TASK GOAL: In the copy, keep every word of the data below and none of its pictures.

DATA EXCERPTS:
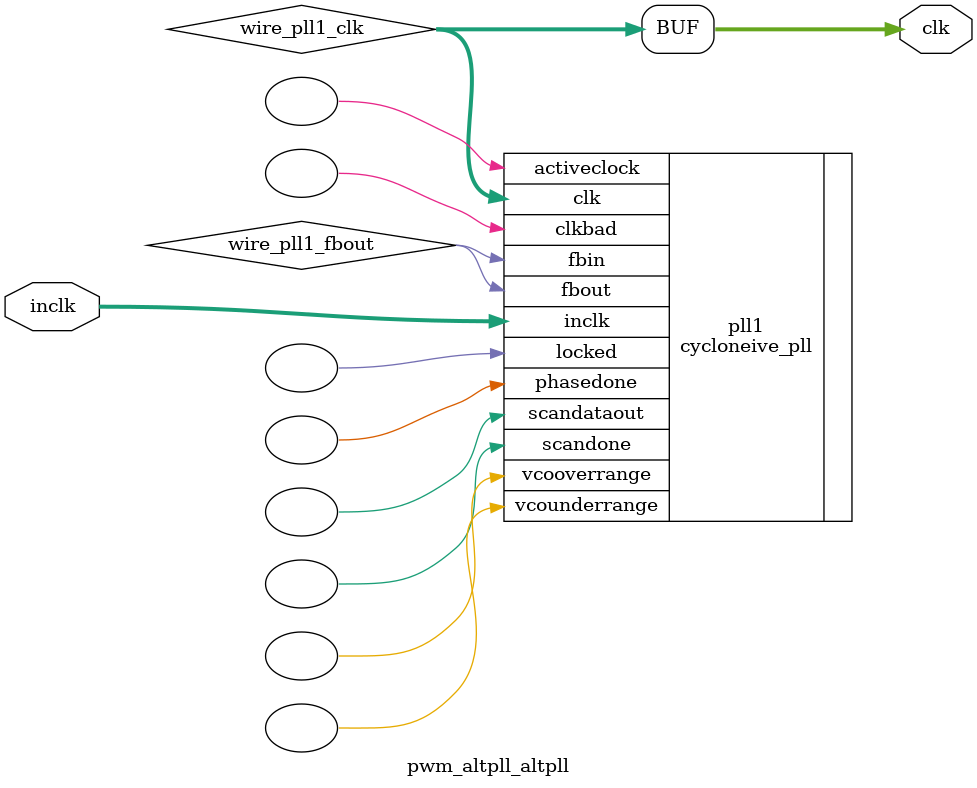
<source format=v>






//synthesis_resources = cycloneive_pll 1 
//synopsys translate_off
`timescale 1 ps / 1 ps
//synopsys translate_on
module  pwm_altpll_altpll
	( 
	clk,
	inclk) /* synthesis synthesis_clearbox=1 */;
	output   [4:0]  clk;
	input   [1:0]  inclk;
`ifndef ALTERA_RESERVED_QIS
// synopsys translate_off
`endif
	tri0   [1:0]  inclk;
`ifndef ALTERA_RESERVED_QIS
// synopsys translate_on
`endif

	wire  [4:0]   wire_pll1_clk;
	wire  wire_pll1_fbout;

	cycloneive_pll   pll1
	( 
	.activeclock(),
	.clk(wire_pll1_clk),
	.clkbad(),
	.fbin(wire_pll1_fbout),
	.fbout(wire_pll1_fbout),
	.inclk(inclk),
	.locked(),
	.phasedone(),
	.scandataout(),
	.scandone(),
	.vcooverrange(),
	.vcounderrange()
	`ifndef FORMAL_VERIFICATION
	// synopsys translate_off
	`endif
	,
	.areset(1'b0),
	.clkswitch(1'b0),
	.configupdate(1'b0),
	.pfdena(1'b1),
	.phasecounterselect({3{1'b0}}),
	.phasestep(1'b0),
	.phaseupdown(1'b0),
	.scanclk(1'b0),
	.scanclkena(1'b1),
	.scandata(1'b0)
	`ifndef FORMAL_VERIFICATION
	// synopsys translate_on
	`endif
	);
	defparam
		pll1.bandwidth_type = "auto",
		pll1.clk0_divide_by = 1,
		pll1.clk0_duty_cycle = 50,
		pll1.clk0_multiply_by = 2,
		pll1.clk0_phase_shift = "0",
		pll1.compensate_clock = "clk0",
		pll1.inclk0_input_frequency = 20000,
		pll1.operation_mode = "normal",
		pll1.pll_type = "auto",
		pll1.lpm_type = "cycloneive_pll";
	assign
		clk = {wire_pll1_clk[4:0]};
endmodule //pwm_altpll_altpll
//VALID FILE

</source>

SOLUTION FOR THIS TASK:
<source format=v>






//synthesis_resources = cycloneive_pll 1 
//synopsys translate_off
`timescale 1 ps / 1 ps
//synopsys translate_on
module  pwm_altpll_altpll
	( 
	clk,
	inclk) /* synthesis synthesis_clearbox=1 */;
	output   [4:0]  clk;
	input   [1:0]  inclk;
`ifndef ALTERA_RESERVED_QIS
// synopsys translate_off
`endif
	tri0   [1:0]  inclk;
`ifndef ALTERA_RESERVED_QIS
// synopsys translate_on
`endif

	wire  [4:0]   wire_pll1_clk;
	wire  wire_pll1_fbout;

	cycloneive_pll   pll1
	( 
	.activeclock(),
	.clk(wire_pll1_clk),
	.clkbad(),
	.fbin(wire_pll1_fbout),
	.fbout(wire_pll1_fbout),
	.inclk(inclk),
	.locked(),
	.phasedone(),
	.scandataout(),
	.scandone(),
	.vcooverrange(),
	.vcounderrange()
	`ifndef FORMAL_VERIFICATION
	// synopsys translate_off
	`endif
	,
	.areset(1'b0),
	.clkswitch(1'b0),
	.configupdate(1'b0),
	.pfdena(1'b1),
	.phasecounterselect({3{1'b0}}),
	.phasestep(1'b0),
	.phaseupdown(1'b0),
	.scanclk(1'b0),
	.scanclkena(1'b1),
	.scandata(1'b0)
	`ifndef FORMAL_VERIFICATION
	// synopsys translate_on
	`endif
	);
	defparam
		pll1.bandwidth_type = "auto",
		pll1.clk0_divide_by = 1,
		pll1.clk0_duty_cycle = 50,
		pll1.clk0_multiply_by = 2,
		pll1.clk0_phase_shift = "0",
		pll1.compensate_clock = "clk0",
		pll1.inclk0_input_frequency = 20000,
		pll1.operation_mode = "normal",
		pll1.pll_type = "auto",
		pll1.lpm_type = "cycloneive_pll";
	assign
		clk = {wire_pll1_clk[4:0]};
endmodule //pwm_altpll_altpll
//VALID FILE

</source>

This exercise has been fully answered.